Suppose that the side length of the cut square is xcm. According to the meaning of the question, we can get (40-2x) 2 = 484, and then we can get it.

② Assuming that the side length of the cut square is acm and the side area of the box is ycm^2, the functional relationship between Y and X is: y=4(40-2a)a, which can be obtained by using the maximum value of quadratic function;

(2) Assuming that the height of the cut rectangular frame is xcm and the surface area of the folded rectangular frame is 550cm^2, the equation can be obtained and solved.

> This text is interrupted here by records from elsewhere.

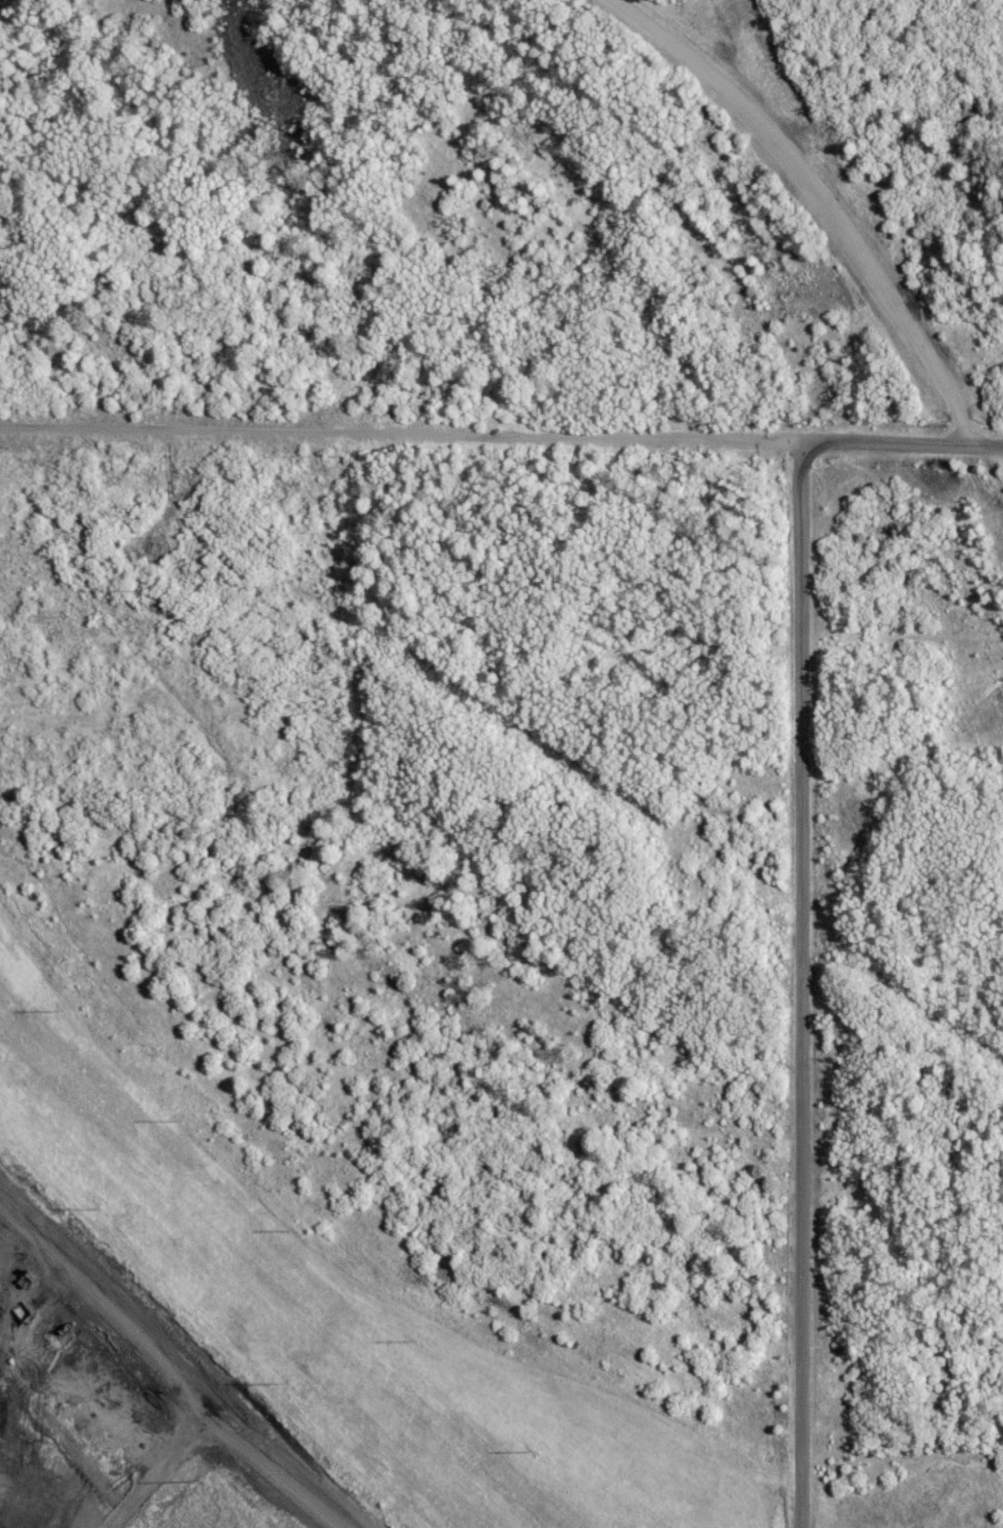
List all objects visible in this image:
road: (827, 202)
road: (501, 446)
road: (800, 990)
road: (172, 1377)
quarry: (105, 1424)

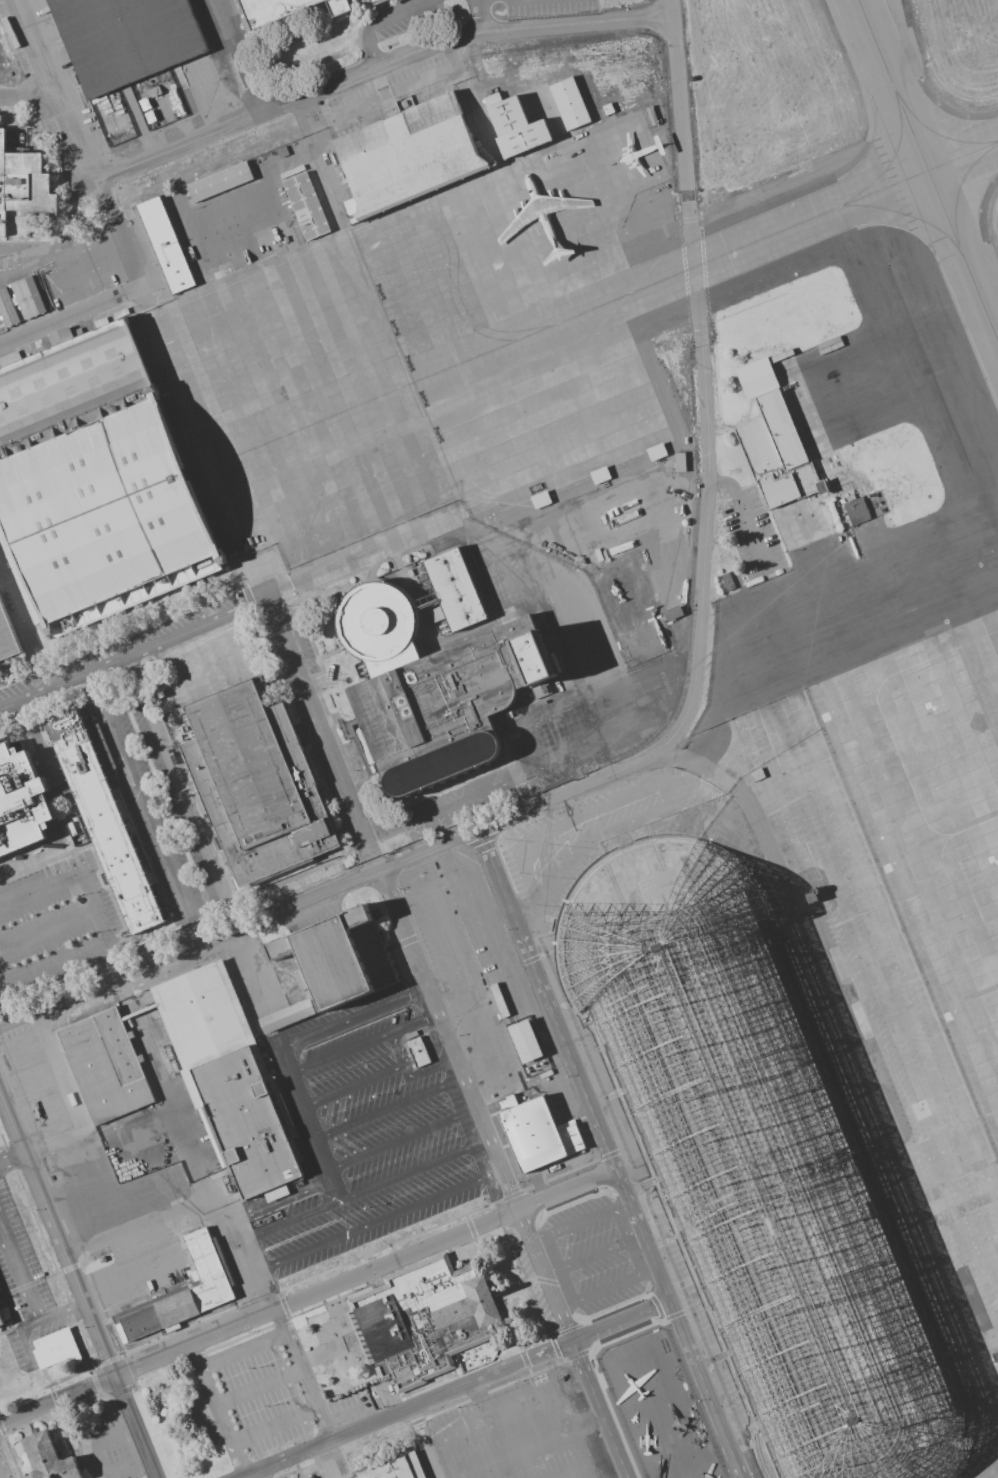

Solution: Solution: (1)① Let the side length of the cut square be xcm. ..

Then (40-2x) 2 = 484,

I.e. 40-2x =+-22,

The solution is x 1=3 1 (irrelevant, omitted), x2=9,

The side length of the cut square is 9 cm.

② The lateral area has the maximum value.

Let the side length of the cut small square be acm and the side area of the box be ycm^2.

The functional relationship between y and a is: y=4(40-2a)a,

That is y =-8a 2+ 160a,

That is y =-8 (a- 10) 2+800,

When ∴a= 10 is the maximum, y = 800.

That is, when the side length of the cut square is 10cm, the maximum lateral area of the rectangular frame is 800cm^2. ..

(2) In the clipping diagram as shown in the figure, let the height of the clipped rectangular frame be tcm. ..

2(40-2t)(20t)+2x(20t)+2x(40-2t)= 550,

Solution: t 1=-35 (irrelevant, omitted), t2 = 15.

The height of the cut rectangular box is 15cm. ..

40-2× 15= 10 (cm),

20- 15=5 (cm),

At this time, the cuboid box is 10cm long and 5cm wide, 15cm. Tall.